Il faut aussi envisager un effet d'attente. Une personne exposée à des messages répétant qu'une journée sera morose peut davantage remarquer sa fatigue ou interpréter négativement une émotion passagère. Ce mécanisme ne validerait pas l'équation : il montrerait seulement que les croyances et le contexte d'information peuvent influencer les réponses.

Ce que la recherche sur l'humeur saisonnière étudie vraiment

L'absence de validité du Blue Monday ne signifie pas que les saisons sont sans rapport avec l'humeur. La recherche clinique reconnaît l'existence de troubles dépressifs présentant, chez certaines personnes, un caractère saisonnier. Leur évaluation repose sur des symptômes, leur durée, leur intensité, leur retentissement et leur récurrence, et non sur une date supposée identique pour tous.

La baisse de lumière peut notamment affecter les rythmes biologiques chez certaines personnes. Mais les manifestations varient selon les individus, les latitudes, les habitudes et les années. Une tendance saisonnière éventuelle s'étudie sur une période et ne permet pas d'isoler automatiquement un lundi particulier.

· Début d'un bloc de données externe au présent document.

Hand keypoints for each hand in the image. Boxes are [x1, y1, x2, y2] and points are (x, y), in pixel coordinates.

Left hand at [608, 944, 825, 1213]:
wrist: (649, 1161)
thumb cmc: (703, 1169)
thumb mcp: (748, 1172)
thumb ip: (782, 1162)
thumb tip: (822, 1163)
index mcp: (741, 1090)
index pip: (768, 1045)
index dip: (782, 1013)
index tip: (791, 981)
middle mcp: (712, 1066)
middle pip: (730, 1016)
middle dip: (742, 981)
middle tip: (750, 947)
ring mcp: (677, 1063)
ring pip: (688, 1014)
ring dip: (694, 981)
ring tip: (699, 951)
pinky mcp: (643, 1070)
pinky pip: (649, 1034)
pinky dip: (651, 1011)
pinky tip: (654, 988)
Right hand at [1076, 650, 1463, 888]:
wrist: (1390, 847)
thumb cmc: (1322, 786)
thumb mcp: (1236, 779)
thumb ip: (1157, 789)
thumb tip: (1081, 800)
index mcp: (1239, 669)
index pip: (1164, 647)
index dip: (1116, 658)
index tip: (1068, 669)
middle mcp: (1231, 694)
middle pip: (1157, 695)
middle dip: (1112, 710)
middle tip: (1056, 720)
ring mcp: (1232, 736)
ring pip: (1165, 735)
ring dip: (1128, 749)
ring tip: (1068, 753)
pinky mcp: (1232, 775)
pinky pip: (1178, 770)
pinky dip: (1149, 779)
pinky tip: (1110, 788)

Il convient enfin de distinguer une campagne calendaire d'une reconnaissance institutionnelle ou médicale. Une journée comme la Journée des Nations Unies tire son statut d'une désignation officielle ; une hypothèse scientifique tire sa solidité de méthodes, de données et de résultats reproductibles. Dans les deux cas, le simple nom donné à une date ne constitue pas une preuve.

Le verdict méthodologique est donc net : l'équation du Blue Monday est une formule illustrative, pas un outil scientifique. Elle ne possède ni variables correctement opérationnalisées, ni cohérence dimensionnelle démontrée, ni validation empirique permettant de prédire l'humeur. Une souffrance persistante reste réelle quelle que soit la date et mérite d'être prise au sérieux sans attendre qu'un calendrier la désigne.

EN VIDÉO

Comment résister à la Blue Monday?

16:9

Chaîne : LeHuffPost · Durée : 4:13

Questions fréquentes

Qui a validé scientifiquement l'équation du Blue Monday ?

Aucune validation scientifique reconnue n'établit que cette équation mesure l'humeur ou identifie le jour le plus déprimant. Une formule valide devrait être accompagnée d'une méthode publique, de données, de tests statistiques et de reproductions indépendantes.

Les facteurs présents dans la formule sont-ils tous fictifs ?

Non. La météo, les contraintes financières, le sommeil ou la motivation peuvent avoir un rapport avec le bien-être. Leur présence dans une formule ne suffit cependant pas : il faut les définir, les mesurer, déterminer leur poids et vérifier leur capacité prédictive sur des données réelles.

Pourquoi ne peut-on pas additionner directement météo, dettes et motivation ?

Ces éléments n'ont ni la même nature ni les mêmes unités. Leur combinaison peut être envisagée dans un modèle, mais seulement après une transformation explicite des données et l'estimation de coefficients justifiés. L'équation du Blue Monday ne fournit pas ce travail méthodologique.

Une enquête montrant une baisse d'humeur en janvier prouverait-elle le Blue Monday ?

Non. Elle pourrait révéler une variation moyenne limitée à un échantillon ou à une période. Il faudrait encore comparer les autres jours, contrôler les facteurs de confusion, reproduire le résultat et démontrer qu'un lundi précis présente un effet distinct et stable.

Le trouble affectif saisonnier confirme-t-il l'existence du Blue Monday ?

Non. Les troubles dépressifs à caractère saisonnier concernent certaines personnes et sont évalués à partir d'un ensemble de symptômes récurrents sur une période. Ils ne désignent pas une journée universelle et ne valident pas l'équation du Blue Monday.

L'apparence mathématique d'une formule garantit-elle sa fiabilité ?

Non. Des symboles et des opérations peuvent donner une impression de précision sans produire de connaissance vérifiable. La fiabilité dépend des définitions, des mesures, du protocole, des données, des incertitudes et de la possibilité de reproduire les résultats.